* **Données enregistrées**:
"""

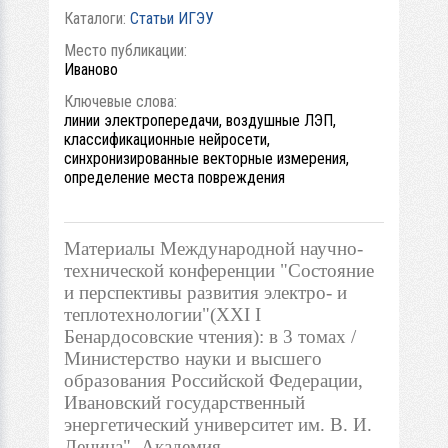
Каталоги:
Статьи ИГЭУ
Место публикации:
Иваново
Ключевые слова:
линии электропередачи, воздушные ЛЭП,
классификационные нейросети,
синхронизированные векторные измерения,
определение места повреждения
Материалы Международной научно-
технической конференции "Состояние
и перспективы развития электро- и
теплотехнологии"(XXI I
Бенардосовские чтения): в 3 томах /
Министерство науки и высшего
образования Российской Федерации,
Ивановский государственный
энергетический университет им. В. И.
Ленина", Академия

"""

* **Consigne**: Recopiez fidèlement, ligne par ligne, l'ensemble du texte figurant dans le matériau ci-dessus, en omettant les images.

* **Résultat de l'exercice**:
Каталоги:
Статьи ИГЭУ
Место публикации:
Иваново
Ключевые слова:
линии электропередачи, воздушные ЛЭП,
классификационные нейросети,
синхронизированные векторные измерения,
определение места повреждения
Материалы Международной научно-
технической конференции "Состояние
и перспективы развития электро- и
теплотехнологии"(XXI I
Бенардосовские чтения): в 3 томах /
Министерство науки и высшего
образования Российской Федерации,
Ивановский государственный
энергетический университет им. В. И.
Ленина", Академия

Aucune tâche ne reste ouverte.